SpatzieLover's avatar

@CrazyCatOwner When my loudest yowling cat brings something to the kitchen, it means ”Hey mama, look I wanna show you the toy I’m playing with. Will you take it and pretend it’s alive and toss it for me?”

BTW: I have four cats. The one that lost a kitten is my quietest cat ;)

lillycoyote's avatar

I’m with at @syz: it’s just something cats do. If you want an animal that you can understand get a fish or a pet rat or a dog, even.

I was living with my two cats in my parents’ house when my dad was installing and repairing computers for the school district. He had a workroom upstairs and for about a year and a half … we lived in a Cape Cod, so the bedrooms were downstairs, my cats would bring miscellaneous stuff down from my dad’s workroom and deposit it at the end of the hall between my bedroom and my parents’ bedroom: little jumper cables, small tools like the smaller screw drivers, hex wrenches, packs of button batteries, USB cables, miscellaneous stuff… and one of us would collect it all in the morning and return it to the workroom and they would bring it all back downstairs the next night.
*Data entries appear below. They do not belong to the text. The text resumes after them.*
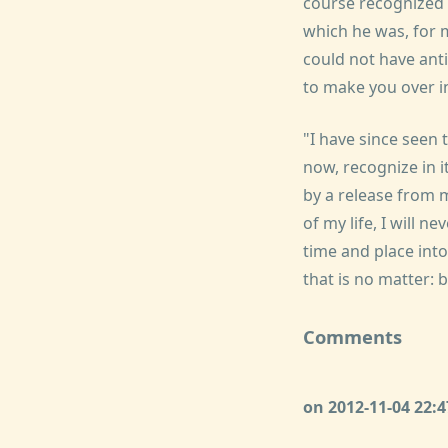
course recognized t
which he was, for 
could not have ant
to make you over i
"I have since seen 
now, recognize in 
by a release from 
of my life, I will n
time and place into
that is no matter: 
Comments
on 2012-11-04 22:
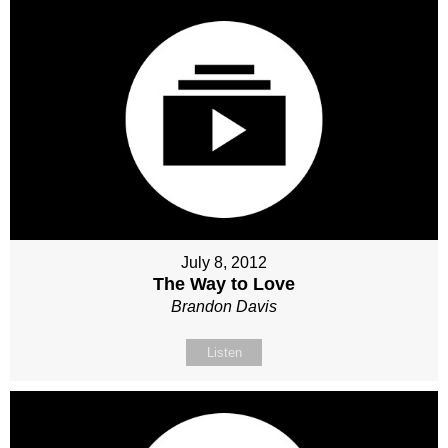
July 8, 2012
The Way to Love
Brandon Davis
Listen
We tried to figure out what was motivating them, to no avail. It was all pretty amusing until one night, along with the rest of the usual haul, they brought down the small portable butane soldering iron, a spool of solder and the motor from one of my dad’s remote control helicopters that he was repairing. That had us a little worried. :-) That made it seem like they had a real plan; they were up to something, no doubt, we just didn’t know what.

But they just stopped doing it after a while. Either they just got tired of it or they realized that we would continue to thwart their master plan, whatever it might have been, by taking everything back upstairs every day. Cats are mysterious creatures. You can waste a lot of time trying to figure them out and end up no wiser than you began. Just enjoy the mystery.
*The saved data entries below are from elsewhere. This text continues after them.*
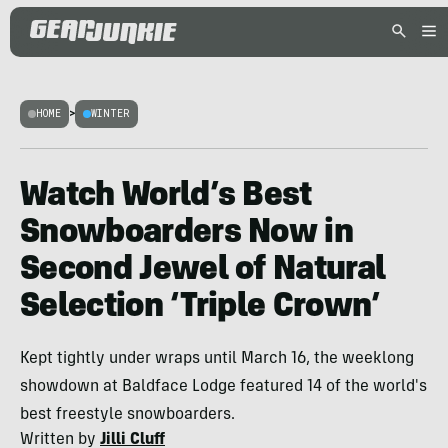
HOME
>
WINTER
Watch World’s Best
Snowboarders Now in
Second Jewel of Natural
Selection ‘Triple Crown’
Kept tightly under wraps until March 16, the weeklong
showdown at Baldface Lodge featured 14 of the world's
best freestyle snowboarders.
Written by
Jilli Cluff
Enoughcatsalready's avatar

My cat does exactly like yours. Pulls socks out of the laundry, or even open drawers were they are already mated in pairs. She drags them to the living room, drops them and meows as though she were calling her little ones. She is fixed. Her last litter was about a year ago and they live with us too (and are all also fixed). She can’t stand it when they come near her and hisses and growls at them, running off like a banshee. It’s when none of them are around, that it seems she forgets that she doesn’t want them around and takes the socks for a lure or bait. We tease and say she has Kitty Alzheimer. Not sure if this is a fact or not. We did see one cat respond to her call at one time or another. But when they came near, she would forget that it is because she called for them and the hissing and growling and running away would occur. The only thing we can figure that makes sense is, she has forgotten that her little ones are grown now. She misses being a mom to younger ones. She doesn’t recognize the other cats as hers, because after a certain amount of time, they will forget that. Not sure what can be done about it. We are thinking it’s just going to be “one of those things.”

Cherbeardoll's avatar

Plucky is right. The cat wants attention. My male is doing the same thing my boyfriend brought a kitten home over a month ago, and I give my older cat all the love and attention, but he goes upstairs for awhile and comes downstairs crying with one of my sons socks. He’s wanting more attention. Even though he’s getting more because of the kitten. He’s insecure.